This is the Linguist's Assistant.

As a grammatical analyst at All The Word, I work with this semi-automatic document authoring machine every day.

Let me show you what that looks like!

My Role

Grammatical Analyst

Time

5 months, ongoing

Team

Mettasari Njoto Sandjaja (the MTT)

Product

A first draft Indonesian Bible

In my current phase, I start with a source sentence and a target language translation.

I write rules to get the software to generate a matching translation to the one I receive from a Mother Tongue Translator (MTT).

It may seem redundant to get a translation generated of a sentence already translated, but once enough of these are done any further bodies of text can be generated much faster and with very impressive accuracy!

Let's look at an example of how this works.

The source sentence that we are translating from is not exactly English, as you can see here.

This sentence is supposed to mean "They gave books to each other." in English, but is represented here as three noun phrases and one verb phrase in a main clause. Each phrase also contains a noun or a verb in their respective brackets.

Every element here, clause, phrase, and word, has a set of values assigned to them.

For instance, our sentence's verb here 'to give' is marked as having a reciprocal reflexivity.

This means that the 'subject' and 'indirect object' here are both the 'agent' and 'destination' of the marked verb, as in both are giving and receiving books.

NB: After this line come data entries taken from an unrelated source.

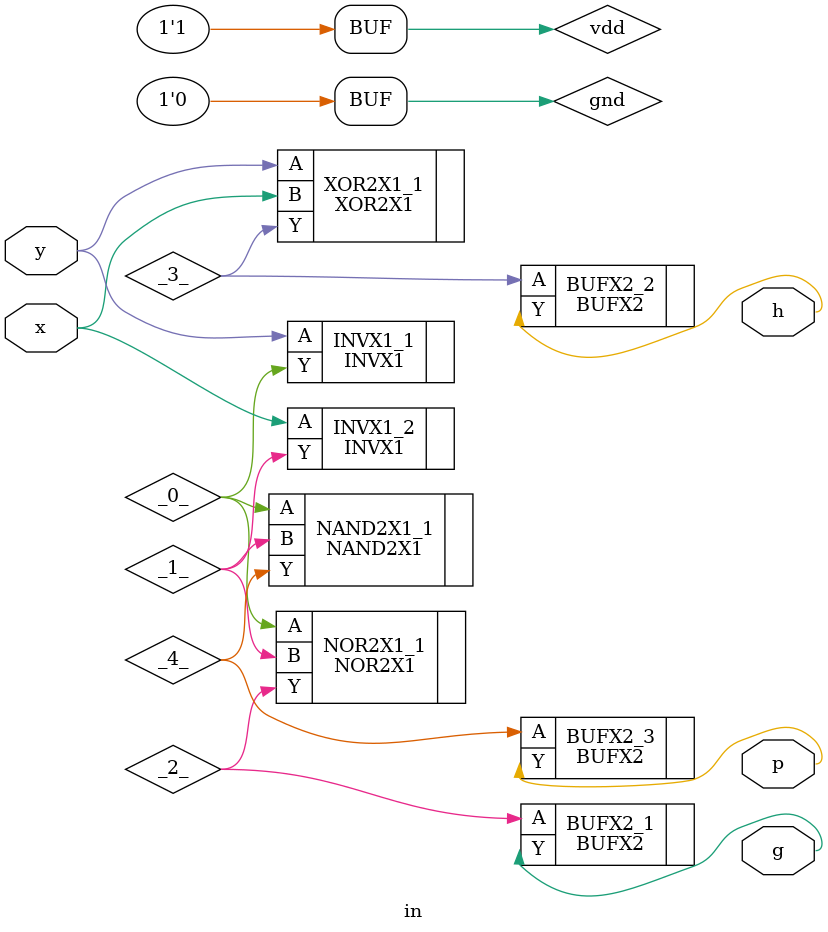
<source format=v>
module in (x, y, g, p, h);

input x;
input y;
output g;
output p;
output h;

wire vdd = 1'b1;
wire gnd = 1'b0;

BUFX2 BUFX2_1 ( .A(_2_), .Y(g) );
BUFX2 BUFX2_2 ( .A(_3_), .Y(h) );
BUFX2 BUFX2_3 ( .A(_4_), .Y(p) );
INVX1 INVX1_1 ( .A(y), .Y(_0_) );
INVX1 INVX1_2 ( .A(x), .Y(_1_) );
NOR2X1 NOR2X1_1 ( .A(_0_), .B(_1_), .Y(_2_) );
NAND2X1 NAND2X1_1 ( .A(_0_), .B(_1_), .Y(_4_) );
XOR2X1 XOR2X1_1 ( .A(y), .B(x), .Y(_3_) );
endmodule

</source>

Languages like English would turn the grammatical destination noun into a reciprocal pronoun, like 'each other'. In the translation we were given by our MTT, this does not seem like the case for Indonesian.

Instead, the word 'saling' appears between 'mereka' and 'memberi'. From our previously generated sentences, we already know that 'mereka' means 'that' and 'memberi' means 'to give'.

Indonesian from what we have seen so far is a SVO (Subject, Verb, Object) language like English, so we have little reason to believe that 'saling' is a pronoun that appears before the verb.

That means it must be a reciprocal adjective or adverb. We then ask our MTT and find out that 'saling' is more closely associated to the noun, meaning it should be a reciprocal adjective. So then, we write a rule that deletes what would become the reciprocal pronoun and insert a reciprocal adjective with the surface form 'saling'.

We click 'generate', and the sentence matches! The red confirmation text is always cause for a sigh of relief.

Of course, the rule we wrote is not the only thing going on behind the scenes. For example, the program only knew where to put our reciprocal adjective because of a phrase structure rule that orders our constituents. 'Memberi' was generated from the root 'beri', as the suffix was added because the verb is transitive and the clause is in the active voice.

Now our newly made rule will make future sentences easier to generate, and we work on more sentences until the program can generate larger texts all on its own!

Overall, the Indonesian grammar has been a thoroughly awesome project to work on. On the right, you can see me meeting with my MTT and supervisor. I have learned so much from them, and I hope I'll keep learning more.

Thanks for reading!